Within storage we see two hot trends – hyperconvergence and software defined – getting most of the attention lately. But when we peel back the hype, we find that both are really enabled by this vastly increasing server power – in particular server resources like CPU, memory and flash are getting denser, cheaper and more powerful to the point where they are capable of hosting sophisticated storage processing capabilities directly. Where traditional arrays built on fully centralized, fully shared hardware might struggle with advanced storage functions at scale, server-side storage tends to scale functionality naturally with co-hosted application workloads. The move towards “server-siding” everything is so talked about that it seems inevitable that traditional physical array architectures are doomed.

Yet moving all of an enterprise storage array’s functionality into a server essentially requires adopting and migrating the whole IT stack over to fully hyperconverged solutions (e.g. SimpliVity, GridStore, Nutanix, Scale Computing and various reference architectures) or risk having heavy storage workloads compete with and impact production application performance. Hyperconverged appliances offer great opportunity to simplify the whole stack and optimize TCO, although there can be challenges with wholesale migration, potential vendor lock-in and aligning everything to available appliance SKUs.

Short of hyperconvergence, virtualized storage solutions hosted within application servers can be locally efficient and convenient, but can sometimes (or often?) hinder the optimal global sharing of persisted data, increase the total new infrastructure required and spawn islands of isolated capacity. And those solutions with a more distributed virtual storage grid design can overwhelm networks not designed for massive amounts of IO-heavy east-west traffic flowing between servers.

Overall, both hyperconverged solutions and virtualized storage have a big role to play in the future IoT, hybrid cloud and increasingly distributed/mobile/ROBO world (e.g. Riverbed’s edge hyperconverged SteelFusion). Still, they will not meet the needs of everyone. Hyperconvergence is about replacing the entire infrastructure, and there are indeed situations where this is not warranted, at least for specific applications.

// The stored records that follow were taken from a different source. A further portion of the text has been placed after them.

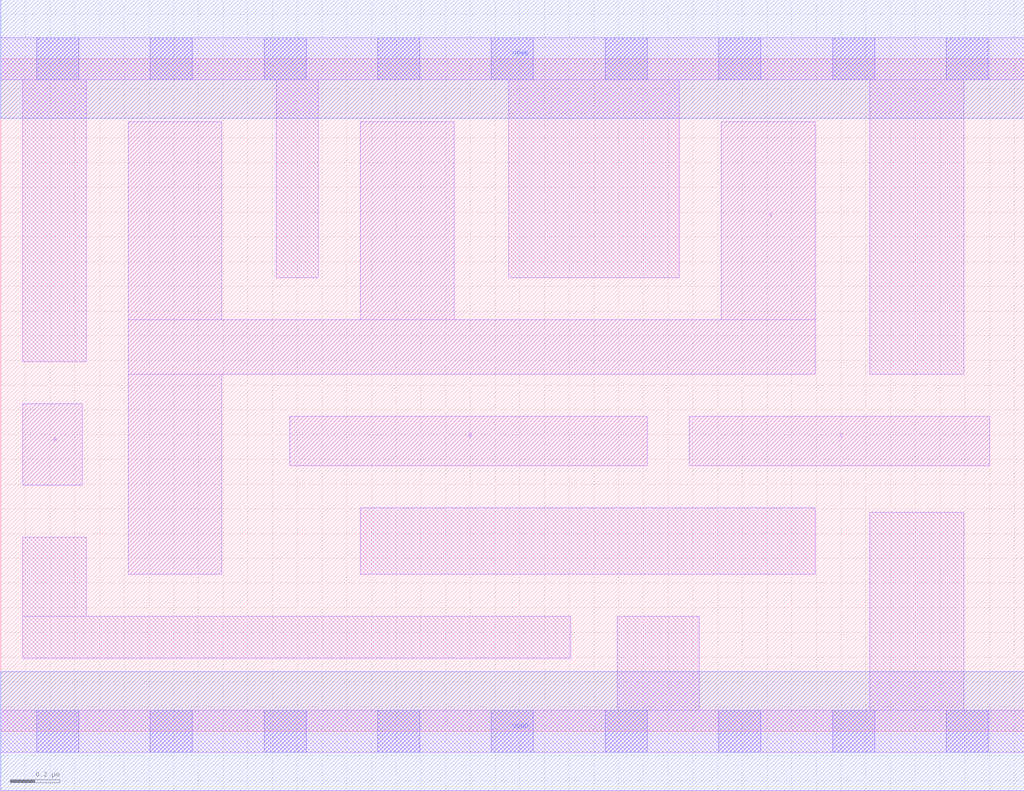
<source format=lef>
# Copyright 2020 The SkyWater PDK Authors
#
# Licensed under the Apache License, Version 2.0 (the "License");
# you may not use this file except in compliance with the License.
# You may obtain a copy of the License at
#
#     https://www.apache.org/licenses/LICENSE-2.0
#
# Unless required by applicable law or agreed to in writing, software
# distributed under the License is distributed on an "AS IS" BASIS,
# WITHOUT WARRANTIES OR CONDITIONS OF ANY KIND, either express or implied.
# See the License for the specific language governing permissions and
# limitations under the License.
#
# SPDX-License-Identifier: Apache-2.0

VERSION 5.7 ;
  NAMESCASESENSITIVE ON ;
  NOWIREEXTENSIONATPIN ON ;
  DIVIDERCHAR "/" ;
  BUSBITCHARS "[]" ;
UNITS
  DATABASE MICRONS 200 ;
END UNITS
PROPERTYDEFINITIONS
  MACRO maskLayoutSubType STRING ;
  MACRO prCellType STRING ;
  MACRO originalViewName STRING ;
END PROPERTYDEFINITIONS
MACRO sky130_fd_sc_hdll__nand3_2
  CLASS CORE ;
  FOREIGN sky130_fd_sc_hdll__nand3_2 ;
  ORIGIN  0.000000  0.000000 ;
  SIZE  4.140000 BY  2.720000 ;
  SYMMETRY X Y R90 ;
  SITE unithd ;
  PIN A
    ANTENNAGATEAREA  0.555000 ;
    DIRECTION INPUT ;
    USE SIGNAL ;
    PORT
      LAYER li1 ;
        RECT 0.090000 0.995000 0.330000 1.325000 ;
    END
  END A
  PIN B
    ANTENNAGATEAREA  0.555000 ;
    DIRECTION INPUT ;
    USE SIGNAL ;
    PORT
      LAYER li1 ;
        RECT 1.170000 1.075000 2.615000 1.275000 ;
    END
  END B
  PIN C
    ANTENNAGATEAREA  0.555000 ;
    DIRECTION INPUT ;
    USE SIGNAL ;
    PORT
      LAYER li1 ;
        RECT 2.785000 1.075000 4.000000 1.275000 ;
    END
  END C
  PIN Y
    ANTENNADIFFAREA  1.078000 ;
    DIRECTION OUTPUT ;
    USE SIGNAL ;
    PORT
      LAYER li1 ;
        RECT 0.515000 0.635000 0.895000 1.445000 ;
        RECT 0.515000 1.445000 3.295000 1.665000 ;
        RECT 0.515000 1.665000 0.895000 2.465000 ;
        RECT 1.455000 1.665000 1.835000 2.465000 ;
        RECT 2.915000 1.665000 3.295000 2.465000 ;
    END
  END Y
  PIN VGND
    DIRECTION INOUT ;
    USE GROUND ;
    PORT
      LAYER met1 ;
        RECT 0.000000 -0.240000 4.140000 0.240000 ;
    END
  END VGND
  PIN VPWR
    DIRECTION INOUT ;
    USE POWER ;
    PORT
      LAYER met1 ;
        RECT 0.000000 2.480000 4.140000 2.960000 ;
    END
  END VPWR
  OBS
    LAYER li1 ;
      RECT 0.000000 -0.085000 4.140000 0.085000 ;
      RECT 0.000000  2.635000 4.140000 2.805000 ;
      RECT 0.090000  0.295000 2.305000 0.465000 ;
      RECT 0.090000  0.465000 0.345000 0.785000 ;
      RECT 0.090000  1.495000 0.345000 2.635000 ;
      RECT 1.115000  1.835000 1.285000 2.635000 ;
      RECT 1.455000  0.635000 3.295000 0.905000 ;
      RECT 2.055000  1.835000 2.745000 2.635000 ;
      RECT 2.495000  0.085000 2.825000 0.465000 ;
      RECT 3.515000  0.085000 3.895000 0.885000 ;
      RECT 3.515000  1.445000 3.895000 2.635000 ;
    LAYER mcon ;
      RECT 0.145000 -0.085000 0.315000 0.085000 ;
      RECT 0.145000  2.635000 0.315000 2.805000 ;
      RECT 0.605000 -0.085000 0.775000 0.085000 ;
      RECT 0.605000  2.635000 0.775000 2.805000 ;
      RECT 1.065000 -0.085000 1.235000 0.085000 ;
      RECT 1.065000  2.635000 1.235000 2.805000 ;
      RECT 1.525000 -0.085000 1.695000 0.085000 ;
      RECT 1.525000  2.635000 1.695000 2.805000 ;
      RECT 1.985000 -0.085000 2.155000 0.085000 ;
      RECT 1.985000  2.635000 2.155000 2.805000 ;
      RECT 2.445000 -0.085000 2.615000 0.085000 ;
      RECT 2.445000  2.635000 2.615000 2.805000 ;
      RECT 2.905000 -0.085000 3.075000 0.085000 ;
      RECT 2.905000  2.635000 3.075000 2.805000 ;
      RECT 3.365000 -0.085000 3.535000 0.085000 ;
      RECT 3.365000  2.635000 3.535000 2.805000 ;
      RECT 3.825000 -0.085000 3.995000 0.085000 ;
      RECT 3.825000  2.635000 3.995000 2.805000 ;
  END
  PROPERTY maskLayoutSubType "abstract" ;
  PROPERTY prCellType "standard" ;
  PROPERTY originalViewName "layout" ;
END sky130_fd_sc_hdll__nand3_2
END LIBRARY

</source>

The question is, in those situations, is there a better storage alternative?

Distributing Infrastructure Functions Intelligently

Some storage vendors are now exploring a new, optimally balanced approach, perhaps following the example of network function virtualization (NFV). With NFV, compute-intensive network “functions” are modularized, removed from their previously tight embedding in hardware (e.g. switches) and hosted virtually. This lets key network functions like security sit close to applications, become software upgradeable, offer cloud-like service and scale naturally. As a bonus, network hardware can then be built more simply and cheaply.

In a similar fashion, new array designs are emerging that first smartly modularize storage functions and then intelligently host those components in different layers of the infrastructure. These distributed array designs cleverly move only key “modules” of performance-enhancing storage functionality up into each server client while still maintaining data persistence in a central pool of capacity. In this way they leverage both scale-out commodity server resources and the shared access, optimized capacity and data protection of centralized storage. These new arrays achieve truly scalable performance at an effective price – all without having to re-envision or re-architect the storage array-structured data center.

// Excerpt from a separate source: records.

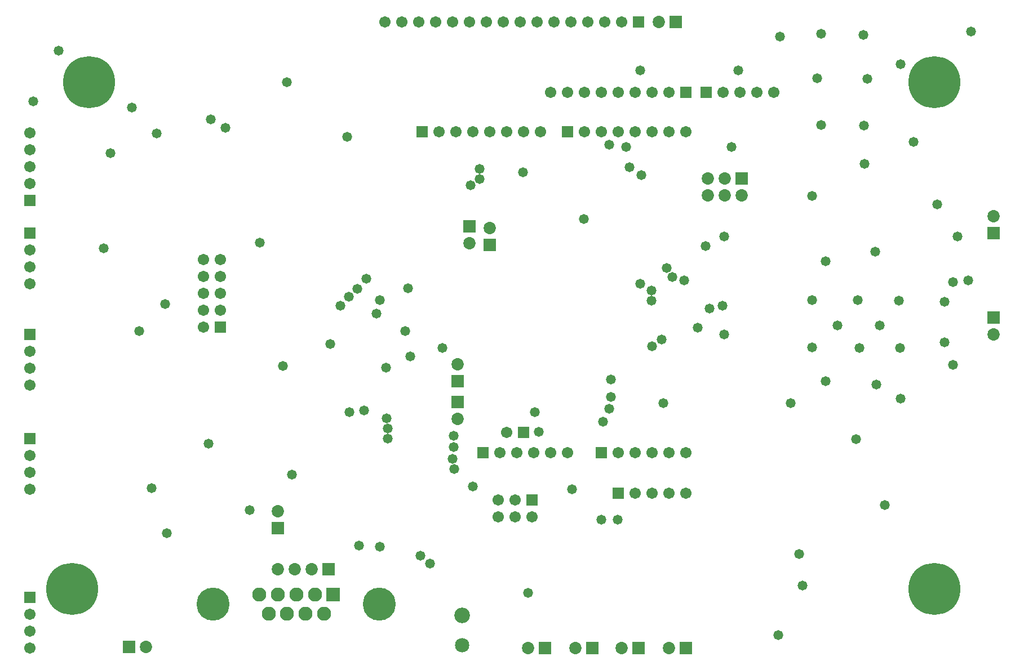
<source format=gbs>
G04 Layer_Color=16711935*
%FSLAX25Y25*%
%MOIN*%
G70*
G01*
G75*
%ADD137C,0.07300*%
%ADD138R,0.07300X0.07300*%
%ADD139C,0.06706*%
%ADD140R,0.06706X0.06706*%
%ADD141R,0.06706X0.06706*%
%ADD142C,0.30800*%
%ADD143R,0.07300X0.07300*%
%ADD144C,0.08300*%
%ADD145R,0.08300X0.08300*%
%ADD146C,0.19540*%
%ADD147C,0.09280*%
%ADD148C,0.08493*%
%ADD149C,0.05800*%
D137*
X416000Y283000D02*
D03*
Y293000D02*
D03*
X426000Y283000D02*
D03*
Y293000D02*
D03*
X436000Y283000D02*
D03*
X393000Y15000D02*
D03*
X365000D02*
D03*
X337500D02*
D03*
X181500Y61500D02*
D03*
X171500D02*
D03*
X161500D02*
D03*
X83500Y15500D02*
D03*
X268000Y150500D02*
D03*
X309500Y15000D02*
D03*
X387000Y385500D02*
D03*
X275000Y254500D02*
D03*
X287000Y263500D02*
D03*
X161500Y96000D02*
D03*
X268000Y183000D02*
D03*
X585000Y270500D02*
D03*
Y200500D02*
D03*
D138*
X436000Y293000D02*
D03*
X403000Y15000D02*
D03*
X375000D02*
D03*
X347500D02*
D03*
X191500Y61500D02*
D03*
X73500Y15500D02*
D03*
X319500Y15000D02*
D03*
X397000Y385500D02*
D03*
D139*
X292000Y92500D02*
D03*
Y102500D02*
D03*
X302000Y92500D02*
D03*
Y102500D02*
D03*
X312000Y92500D02*
D03*
X365000Y385500D02*
D03*
X355000D02*
D03*
X345000D02*
D03*
X335000D02*
D03*
X325000D02*
D03*
X315000D02*
D03*
X305000D02*
D03*
X295000D02*
D03*
X285000D02*
D03*
X275000D02*
D03*
X265000D02*
D03*
X255000D02*
D03*
X245000D02*
D03*
X235000D02*
D03*
X225000D02*
D03*
X383000Y344000D02*
D03*
X373000D02*
D03*
X363000D02*
D03*
X353000D02*
D03*
X343000D02*
D03*
X333000D02*
D03*
X323000D02*
D03*
X393000D02*
D03*
X15000Y15000D02*
D03*
Y25000D02*
D03*
Y35000D02*
D03*
Y320000D02*
D03*
Y310000D02*
D03*
Y300000D02*
D03*
Y290000D02*
D03*
Y109000D02*
D03*
Y119000D02*
D03*
Y129000D02*
D03*
X257000Y320500D02*
D03*
X267000D02*
D03*
X277000D02*
D03*
X287000D02*
D03*
X297000D02*
D03*
X307000D02*
D03*
X317000D02*
D03*
X297000Y142500D02*
D03*
X15000Y170500D02*
D03*
Y180500D02*
D03*
Y190500D02*
D03*
Y230500D02*
D03*
Y240500D02*
D03*
Y250500D02*
D03*
X343000Y320500D02*
D03*
X353000D02*
D03*
X363000D02*
D03*
X373000D02*
D03*
X383000D02*
D03*
X393000D02*
D03*
X403000D02*
D03*
X363000Y130500D02*
D03*
X373000D02*
D03*
X383000D02*
D03*
X393000D02*
D03*
X403000D02*
D03*
X333000D02*
D03*
X323000D02*
D03*
X313000D02*
D03*
X303000D02*
D03*
X293000D02*
D03*
X117500Y205008D02*
D03*
X127500Y215008D02*
D03*
X117500D02*
D03*
X127500Y225008D02*
D03*
X117500D02*
D03*
X127500Y235008D02*
D03*
X117500D02*
D03*
X127500Y245008D02*
D03*
X117500D02*
D03*
X373000Y106500D02*
D03*
X383000D02*
D03*
X393000D02*
D03*
X403000D02*
D03*
X425000Y344000D02*
D03*
X435000D02*
D03*
X445000D02*
D03*
X455000D02*
D03*
D140*
X312000Y102500D02*
D03*
X375000Y385500D02*
D03*
X403000Y344000D02*
D03*
X247000Y320500D02*
D03*
X307000Y142500D02*
D03*
X333000Y320500D02*
D03*
X353000Y130500D02*
D03*
X283000D02*
D03*
X363000Y106500D02*
D03*
X415000Y344000D02*
D03*
D141*
X15000Y45000D02*
D03*
Y280000D02*
D03*
Y139000D02*
D03*
Y200500D02*
D03*
Y260500D02*
D03*
X127500Y205008D02*
D03*
D142*
X40000Y50000D02*
D03*
X50000Y350000D02*
D03*
X550000Y50000D02*
D03*
Y350000D02*
D03*
D143*
X268000Y160500D02*
D03*
X275000Y264500D02*
D03*
X287000Y253500D02*
D03*
X161500Y86000D02*
D03*
X268000Y173000D02*
D03*
X585000Y260500D02*
D03*
Y210500D02*
D03*
D144*
X150689Y46492D02*
D03*
X156142Y35311D02*
D03*
X161594Y46492D02*
D03*
X167047Y35311D02*
D03*
X172500Y46492D02*
D03*
X177953Y35311D02*
D03*
X183405Y46492D02*
D03*
X188858Y35311D02*
D03*
D145*
X194311Y46492D02*
D03*
D146*
X221693Y40902D02*
D03*
X123307D02*
D03*
D147*
X270500Y34216D02*
D03*
D148*
Y16500D02*
D03*
D149*
X472000Y52000D02*
D03*
X520405Y99598D02*
D03*
X477500Y282500D02*
D03*
X505500Y192500D02*
D03*
X504500Y221000D02*
D03*
X492500Y206000D02*
D03*
X517500D02*
D03*
X529500Y192500D02*
D03*
X529000Y220500D02*
D03*
X477500Y193000D02*
D03*
Y221000D02*
D03*
X561000Y182500D02*
D03*
Y231500D02*
D03*
X570000Y232500D02*
D03*
X376500Y295000D02*
D03*
X342500Y269000D02*
D03*
X251500Y65000D02*
D03*
X246000Y69500D02*
D03*
X530000Y360500D02*
D03*
X309500Y47500D02*
D03*
X508500Y301500D02*
D03*
X483000Y324500D02*
D03*
X508177Y324177D02*
D03*
X537500Y314500D02*
D03*
X457500Y22500D02*
D03*
X220000Y213000D02*
D03*
X222000Y221000D02*
D03*
X238500Y228000D02*
D03*
X259000Y192500D02*
D03*
X266000Y121000D02*
D03*
X265000Y127000D02*
D03*
X313500Y154500D02*
D03*
X316000Y143000D02*
D03*
X335500Y109000D02*
D03*
X265500Y134000D02*
D03*
X277000Y110500D02*
D03*
X265500Y140500D02*
D03*
X226500Y139000D02*
D03*
Y145000D02*
D03*
X357500Y156500D02*
D03*
X275500Y289000D02*
D03*
X281000Y298500D02*
D03*
Y292500D02*
D03*
X369500Y299500D02*
D03*
X145000Y96500D02*
D03*
X470000Y70500D02*
D03*
X32000Y368500D02*
D03*
X122000Y328000D02*
D03*
X353000Y91000D02*
D03*
X362500D02*
D03*
X17000Y338500D02*
D03*
X551500Y277500D02*
D03*
X458677Y377000D02*
D03*
X202500Y317500D02*
D03*
X358500Y163500D02*
D03*
X395000Y234500D02*
D03*
X391500Y240000D02*
D03*
X382500Y220500D02*
D03*
X402000Y232500D02*
D03*
X95000Y218500D02*
D03*
X240000Y187500D02*
D03*
X226000Y151000D02*
D03*
X222000Y75000D02*
D03*
X209500Y75500D02*
D03*
X389500Y160000D02*
D03*
X376000Y357000D02*
D03*
X79500Y202500D02*
D03*
X508000Y378000D02*
D03*
X75276Y334921D02*
D03*
X130500Y323000D02*
D03*
X62500Y308000D02*
D03*
X480677Y352252D02*
D03*
X510177Y351752D02*
D03*
X58429Y251571D02*
D03*
X483000Y378500D02*
D03*
X515500Y171000D02*
D03*
X430000Y311500D02*
D03*
X382500Y226500D02*
D03*
X376000Y230500D02*
D03*
X417000Y216000D02*
D03*
X358500Y174000D02*
D03*
X410000Y204500D02*
D03*
X425500Y200500D02*
D03*
X414500Y253000D02*
D03*
X424500Y217500D02*
D03*
X367453Y311453D02*
D03*
X465000Y160000D02*
D03*
X151000Y255008D02*
D03*
X90000Y319500D02*
D03*
X530000Y162500D02*
D03*
X503500Y138500D02*
D03*
X170000Y117500D02*
D03*
X388500Y197500D02*
D03*
X383000Y193500D02*
D03*
X204000Y154500D02*
D03*
X212500Y155500D02*
D03*
X164500Y182000D02*
D03*
X198500Y217500D02*
D03*
X208500Y227500D02*
D03*
X225500Y181000D02*
D03*
X192500Y195000D02*
D03*
X167000Y350000D02*
D03*
X237000Y202500D02*
D03*
X306500Y296500D02*
D03*
X556000Y196000D02*
D03*
Y220000D02*
D03*
X354000Y149000D02*
D03*
X96000Y83000D02*
D03*
X214000Y233500D02*
D03*
X120500Y136000D02*
D03*
X87000Y109500D02*
D03*
X571500Y380000D02*
D03*
X357500Y313000D02*
D03*
X485500Y244000D02*
D03*
Y173000D02*
D03*
X515000Y249500D02*
D03*
X563500Y258500D02*
D03*
X434000Y357000D02*
D03*
X425500Y258500D02*
D03*
X203500Y223000D02*
D03*
M02*

</source>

As an example, turning on global inline deduplication can overwhelm a traditional array design controller. As with scale-out big data architectures, it now makes sense to farm out and “push” compute-intensive processing like deduplication up the stack into each client server. And by deduplicating upstream near the consuming application, everything IO-related downstream becomes even more efficient – including network transmission, data persistence, and protection tasks. Likewise, it makes most sense to persist data in a centralized, shared pool of protected storage. This provides for the easiest global access and shared data workflows, the most resiliency and the lowest TCO for a given capacity.